Mijn Kifid

Uitspraak 2019-012 (Bindend)

Uitspraak Geschillencommissie Financiële Dienstverlening nr. 2019-012
(prof. mr. M.L. Hendrikse, voorzitter en mr. F. Faes, secretaris)

Klacht ontvangen op : 17 oktober 2017
Ingediend door : Consument
Tegen : ING Bank N.V., gevestigd te Amsterdam, verder te noemen de Bank
Datum uitspraak : 11 januari 2019
Aard uitspraak : Bindend advies

Samenvatting

Klacht tegen de bank. Een tussenpersoon heeft Consument een hypotheekconstructie geadviseerd waarbij Consument is gaan beleggen. Consument heeft een bedrag, dat ze eigenlijk wilde inleggen voor de aankoop van de woning, gebruikt voor de aankoop van beleggingen. De bank had niet aan de hypothecaire constructie mogen meewerken. De Commissie is van oordeel dat de klacht ongegrond is.
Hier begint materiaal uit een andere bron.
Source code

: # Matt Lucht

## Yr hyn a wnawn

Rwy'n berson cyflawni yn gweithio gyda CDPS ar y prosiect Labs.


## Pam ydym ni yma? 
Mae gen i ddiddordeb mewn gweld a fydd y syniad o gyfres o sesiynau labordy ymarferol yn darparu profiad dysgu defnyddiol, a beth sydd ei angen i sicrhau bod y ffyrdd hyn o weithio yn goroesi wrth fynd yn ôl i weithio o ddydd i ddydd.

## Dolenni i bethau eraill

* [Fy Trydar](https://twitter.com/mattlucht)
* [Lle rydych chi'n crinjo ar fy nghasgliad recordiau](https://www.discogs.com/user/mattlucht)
De bank was in dit geval slechts aanbieder van de geldlening. De Commissie heeft in het onderhavige geval geen aanknopingspunten om aan te nemen dat de bank aansprakelijk kan worden gehouden voor het door de tussenpersoon verstrekte advies. De klacht wordt afgewezen.

1. Procesverloop

De Commissie beslist met inachtneming van haar Reglement en op basis van de volgende stukken:

· het door Consument ingediende klachtformulier;
· het verweerschrift van de Bank;
· de repliek van Consument;
· de dupliek van de Bank;
· de verklaring van Consument met haar keuze voor bindend advies.

De Commissie stelt vast dat partijen hebben gekozen voor bindend advies.

De Commissie stelt vast dat het niet nodig is de zaak mondeling te behandelen. De zaak kan daarom op grond van de stukken worden beslist.

2. Feiten

De Commissie gaat uit van de volgende feiten.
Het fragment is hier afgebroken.